Вот вечер. Еду в электричке За разом раз. Вот и теперь Мне всё знакомо, всё привычно. Поехали. Закрылась дверь.
Кто задремал, а кто читает, Кто, заглядевшись в потолок, Ничем себя не забавляет, Лишь мыслей дня весь тащит блок.
Напротив молодёжь в ударе, Трудов неделю проводив, Милуются, сомкнувшись в паре, Красуясь, кто во что чем лих.
И анекдот, конечно с «солью», Что уши в трубочку свернут, Слов «несловарных» катит море. Да что уж не увидишь тут…
Правее чуть сидит парниша. Хорош, глаза огнём горят. Он томным взглядом нежно лижет Девицу с головы до пят.
А та его вниманье видит, Глазком скользнёт чуть по нему И вновь в окно. Видать, не выйдет… Хоть помечтается ему…
Промчатся мимо и цыганки С мешками, дети на руках. А завтра утром, спозаранку - За коркой хлеба на ногах..
А вот в вагон дедочек входит. Он не опрятен, не умыт, С гитарой он по жизни ходит, Вином от старца не разит,
Но вид бедняги весь усталый, В годах он, видно налету, Хлебнул от жизни он не мало. Его душе невмоготу.
Мы слышим: «Вы меня простите, Но не напелся вволю я. До «Сиверской», куда спешите, Вам далеко ещё, друзья.»
Смотрю и думаю, что может Старик с небритой бородой, С обвислой под глазами кожей, С глазами тусклыми, седой,
Гитару в руки взял неспешно, На гриф вот руку положил, Запел. Поверьте: Мир наш грешный Стал и прекрасен мне и мил.
Не «менеджером» был одетым, Но лился сладкий баритон. Он ретро пел, пленя куплетом, Где чувства есть. Долой жаргон!
На лбу все вены разом вздулись, А по вискам аж хлещет пот, В душе разделись и разулись Все чувства, мысли, что весь год,
А может больше, много больше Копились в творческой душе. Не в моготу уж стало дольше Всё сердцем прятать. И уже
Отпел все песни он. И гордо, Идя в вагоне по рядам, Держал в уме свои аккорды, Деля их с нами пополам
Свои невзгоды и обиды, Что были, может быть, при нём, Хоть жалок с виду был, но видно, Он горд, талантлив, (баритон!…..)
Сумел слезу с кого он выбить? Не знаю. Но признаюсь я Гитары голос слышать, видеть Ох, не могли бы вы как я.
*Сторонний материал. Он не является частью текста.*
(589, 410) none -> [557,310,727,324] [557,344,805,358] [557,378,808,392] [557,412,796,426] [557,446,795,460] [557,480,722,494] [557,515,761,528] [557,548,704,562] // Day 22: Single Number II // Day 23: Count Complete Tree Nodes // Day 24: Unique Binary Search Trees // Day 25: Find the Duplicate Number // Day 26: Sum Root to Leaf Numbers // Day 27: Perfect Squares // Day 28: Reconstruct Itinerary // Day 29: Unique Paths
И вот идёт он по вагону. Другие – шапка на руке, Мол, кинь бродяге, хоть без звона, И мигом он уж вдалеке…
Он – нет, он жалок только с виду, Он горд, певец. И я ему Сую бумагу, ту что вынул, А он: « Ну что вы, ни к чему».
Я час трясусь уж в том вагоне, И вспомнилось вот как-то мне, На «Трёх вокзалах», на перроне, Я рыбой торговал. В огне
Горели планы и надежды, И мысли были лишь о том, Как ни сойти в могилу прежде, Как жить, когда всё кувырком?...
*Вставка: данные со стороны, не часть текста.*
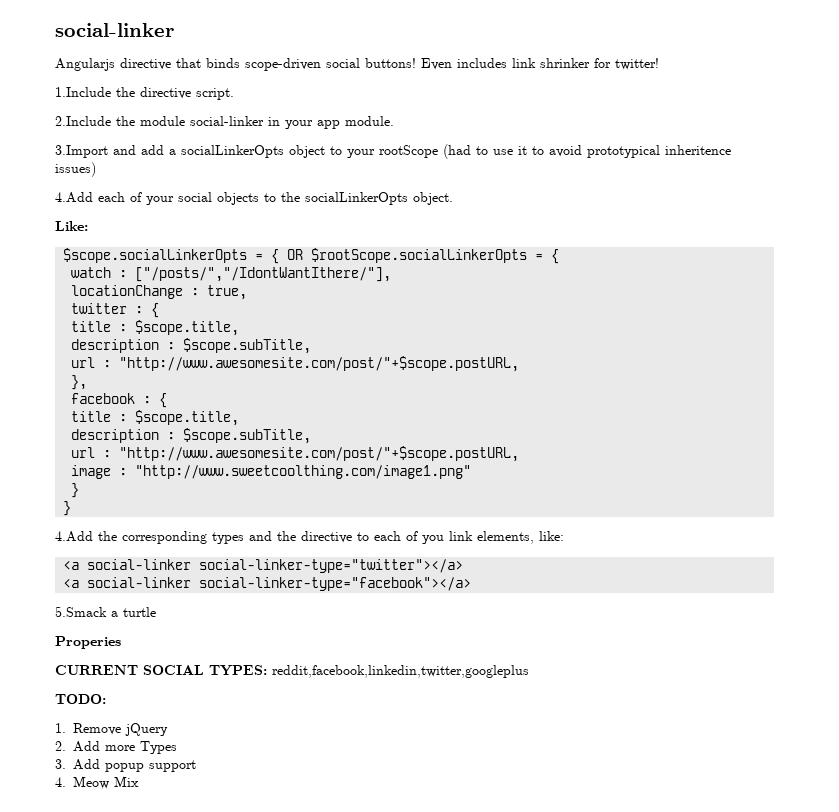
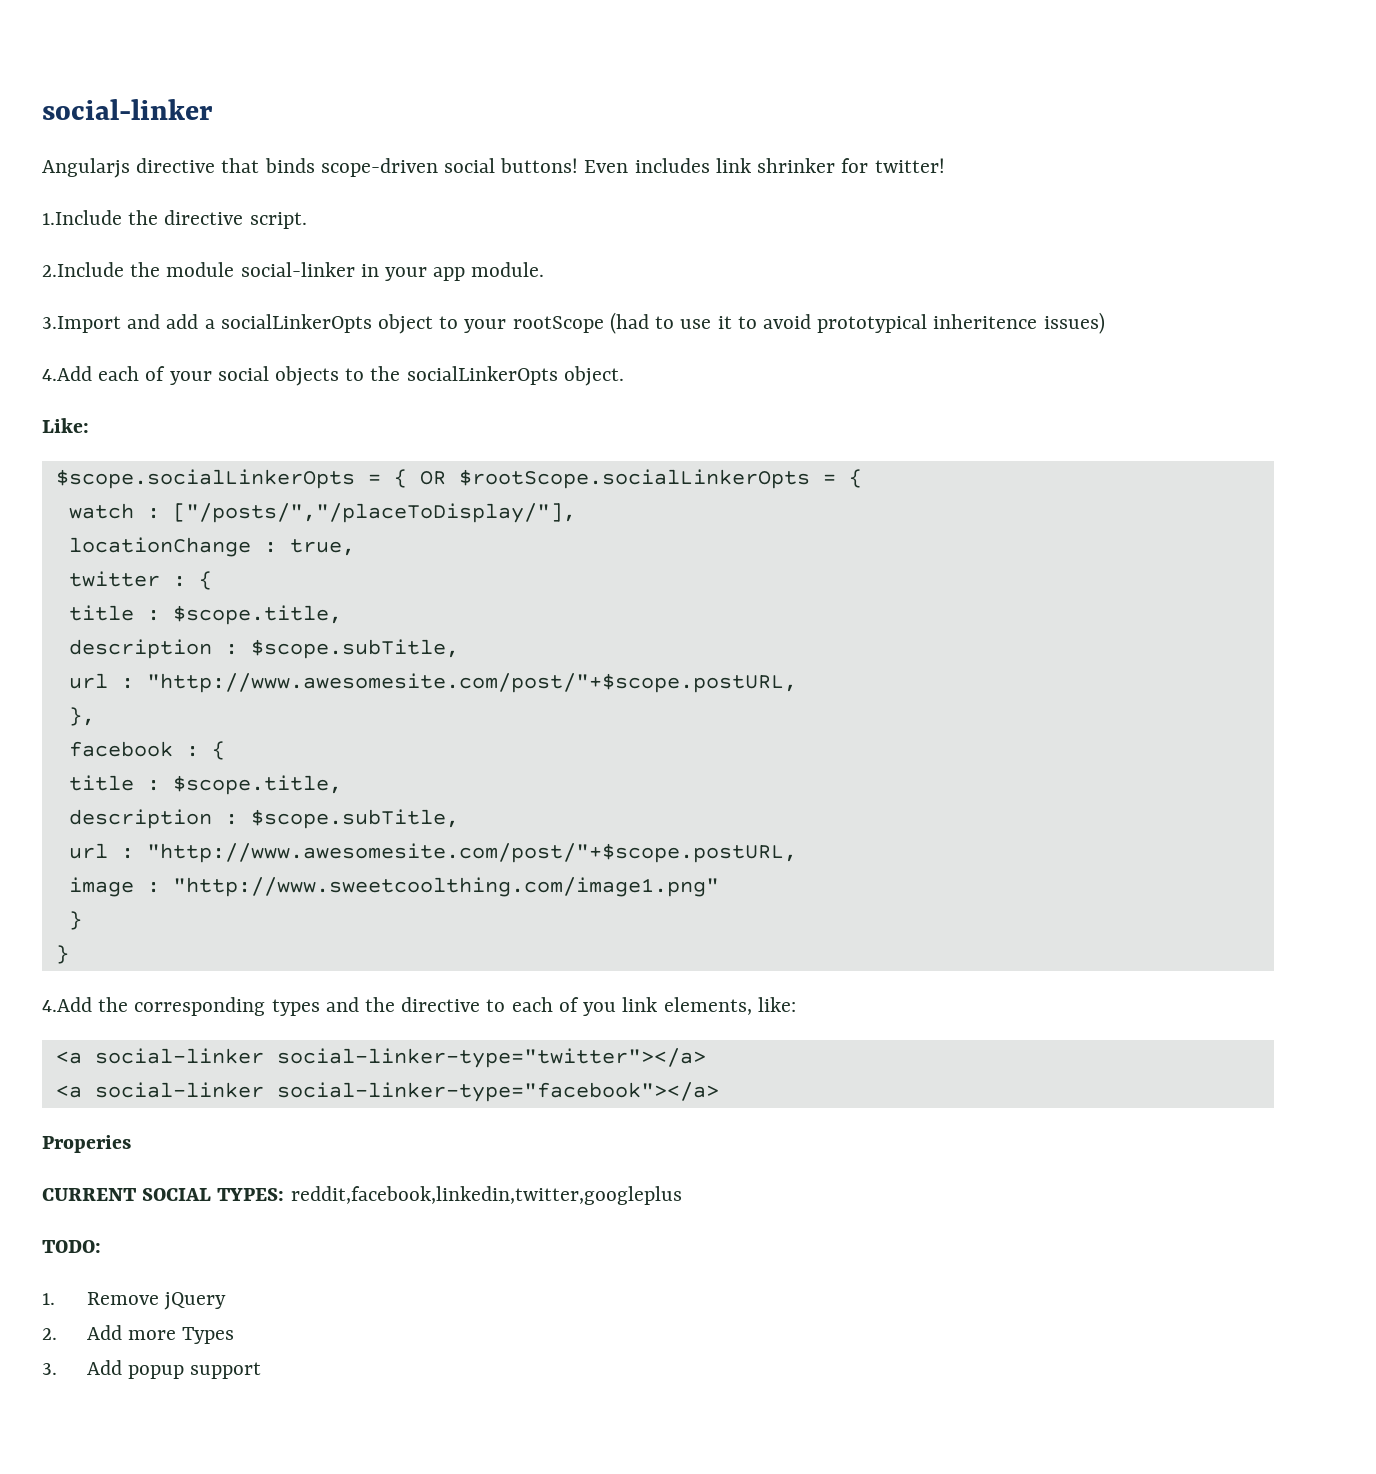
[135,267,392,282] ["/posts/","/IdontWantIthere/"], -> [172,503,576,523] ["/posts/","/placeToDisplay/"],
[55,606,156,617] // 5.Smack a turtle -> (719, 1092) none
[55,776,139,789] // 4. Meow Mix -> (262, 1370) none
Сейчас я сыт и при одежде, Опять помилован судьбой. Всего хлебнул. Я не невежда, И помню, был и я такой.
Все мысли кругом разгоняя, Сижу, уткнувшись в свой блокнот. А ведь ОНА совсем не знает, Что думает и чем живёт
Её дурашливый бродяга По электричкам взад – вперёд Мотается ведь, бедалага, И каждый день, и круглый год,
Да и не надо. Много чести. Есть интересней кто меня, Сидит, к примеру, он на месте, Где только что сидел и я,
Но прикурнуть я в тамбур вышел, И замечтался, утонул В себе, в дурацких своих мыслях, И в них с окурочком уснул.
Но вот я слышу: объявляют, «Татьянино», … проснись уже…, Что делать, рожу протираю, Наплавался уж в мираже.
Домой плетусь своей дорогой, И думаю: как много нас, Кто счастлив, кто в душе с тревогой, Кто в бизнесе своём погряз,
Забыв жену, детишек малых, Да про любовниц уж молчу. При галстуке, и с виду бравый, Внутри всё пусто. Не шучу.
Ну вот, и я почти уж дома, Вот он, родной ты мой подъезд. Эх, кружечку пивную б рома! Да нет. Нести мне славный крест.